USD/JPY climbed 0.7% to 155.86, as Takaichi opposed BoJ hikes, weakening the yen sharply

by VT Markets
/
Feb 25, 2026

USD/JPY rose about 0.7% on Tuesday to around 155.86, driven by Japanese Yen weakness. Since late January it has traded between about 152.00 and 157.00, after a pullback towards the 153.000 area last week.

Mainichi Shimbun reported that Prime Minister Sanae Takaichi raised concerns about further Bank of Japan rate rises at a 16 February meeting with Governor Kazuo Ueda. Before this report, a Reuters poll showed most economists expected the policy rate to reach 1% by end-June, and markets priced roughly 70% odds of a hike by April.

Policy Uncertainty And Rate Expectations

Inflation excluding fresh food and energy was still 2.6%, but the report increased uncertainty about the timing of tighter policy. The Federal Reserve kept rates at 3.50% to 3.75% in January, and minutes showed several officials discussed possible rate rises if inflation stays above target.

US consumer confidence rose to 91.2 in February, while the expectations index has been below 80 for 13 straight months. The report also referenced new 15% global tariffs following a Supreme Court ruling.

Technically, the pair moved back above the 50-day EMA near 155.30, with the 200-day EMA around 152.70 rising. The January peak was near 159.450; levels cited include 157.00, 158.000, 153.00, and a 152.100 low.

Looking back at the situation in early 2025, we saw a clear signal for a stronger dollar against the yen. The political pressure from Prime Minister Takaichi suggested the Bank of Japan would remain dovish, while the Federal Reserve was still hinting at potential rate hikes. This fundamental divergence was the primary reason USD/JPY pushed toward the upper end of its 152-157 range.
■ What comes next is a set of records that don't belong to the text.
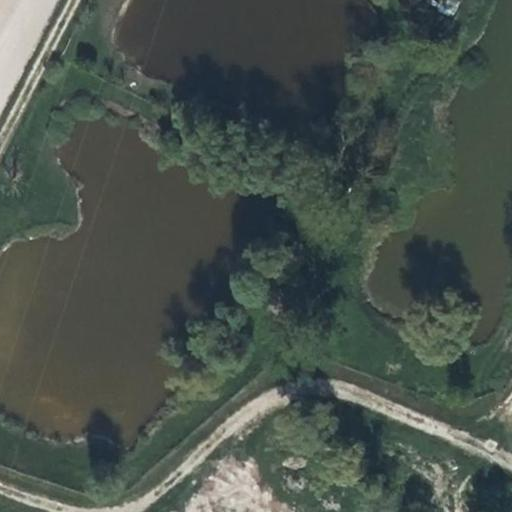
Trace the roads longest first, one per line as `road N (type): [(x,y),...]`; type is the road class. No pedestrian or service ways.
road 1 (track): [(0,482),(86,510),(150,499),(328,362)]
road 2 (track): [(328,362),(511,459)]
road 3 (track): [(79,0),(0,158)]
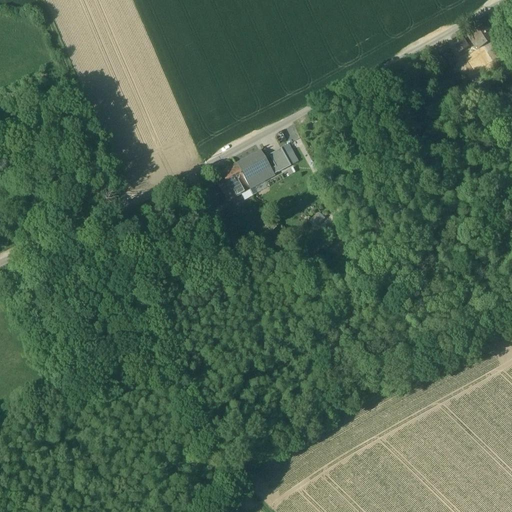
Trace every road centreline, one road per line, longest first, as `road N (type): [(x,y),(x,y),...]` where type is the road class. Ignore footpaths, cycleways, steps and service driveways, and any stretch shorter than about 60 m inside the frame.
road 1 (unclassified): [(511,1),(125,208),(0,264)]
road 2 (track): [(266,511),(236,482),(181,396),(125,208)]
road 3 (track): [(40,0),(125,208)]
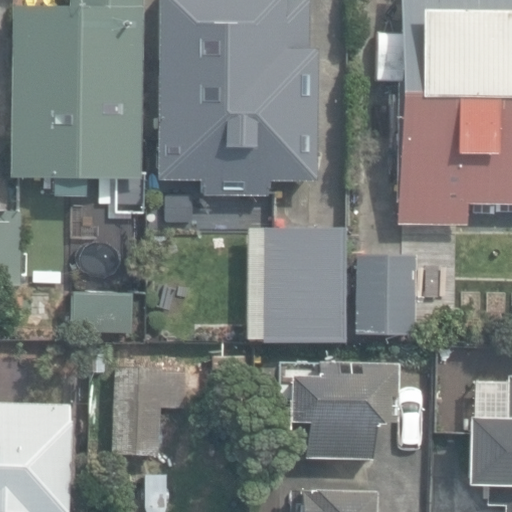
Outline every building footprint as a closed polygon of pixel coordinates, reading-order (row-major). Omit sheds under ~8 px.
[(62,192),(84,192),(83,178),(138,179),(139,0),(68,0),(68,4),(11,4),(9,178),(62,178),(62,192)] [(197,192),(270,193),(270,179),(315,180),(317,47),(304,47),(304,0),(157,0),(155,181),(197,181),(197,192)] [(511,0),(397,0),(394,222),(466,223),(466,201),(511,201),(511,0)] [(0,286),(18,287),(21,210),(0,209),(0,286)] [(241,223),(239,343),(341,344),(343,224),(241,223)] [(354,253),(356,336),(414,334),(414,332),(449,332),(447,273),(415,274),(415,252),(354,253)] [(68,332),(129,335),(131,291),(70,288),(68,332)] [(302,421),(303,457),(373,456),(372,420),(388,420),(387,392),(394,392),(393,363),(276,366),(276,387),(286,386),(287,422),(302,421)] [(105,453),(156,456),(160,368),(109,366),(105,453)] [(502,511),(511,511),(511,377),(506,377),(505,418),(464,416),(462,484),(485,485),(484,503),(502,504),(502,511)] [(64,511),(67,404),(0,401),(0,511),(64,511)] [(288,511),(369,511),(370,493),(290,489),(288,511)]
However, Takaichi’s influence only delayed the inevitable, as persistent inflation forced the Bank of Japan’s hand later in the year. With core inflation in Japan stubbornly holding above 2.3% through the third quarter of 2025, the BoJ delivered a widely anticipated 15-basis-point hike in November, shifting its policy rate to 0.25%. This move, though small, signaled that the era of extreme accommodation was firmly over.

Shift In Central Bank Divergence

On the other side of the equation, the Federal Reserve’s hawkish talk from early 2025 faded as US economic data softened. By late 2025, US core PCE inflation had cooled to an annualized rate of 2.5%, and the labor market showed clear signs of loosening with unemployment ticking up to 4.2%. This completely changed the Fed’s tune, shifting market focus from hikes to the timing of the first rate cuts in 2026.

This reversal in central bank policy divergence caused the USD/JPY rally to stall out below the 158.00 level in mid-2025 and begin a steady decline. The wide 152-157 range we saw early last year eventually broke to the downside, with the pair trading much of the past few months between 147 and 151. The dynamics that supported buying the dollar have now fundamentally flipped.

Given this new reality, the strategy for the coming weeks should be to sell into any significant rallies. The area between 152.00 and 153.00, which acted as strong support throughout 2025, should now be viewed as a major resistance zone. We should consider using derivative strategies like buying put options or establishing bear call spreads when the pair approaches this area to capitalize on expected downside.

The market is now pricing in over 75 basis points of Fed cuts by the end of 2026, while expectations for the BoJ are for at least one more small hike this year. Implied volatility for USD/JPY options has fallen from its 2025 peaks, making it cheaper to position for a continued, gradual move lower. The play is no longer about divergence favoring the dollar, but about convergence favoring the yen.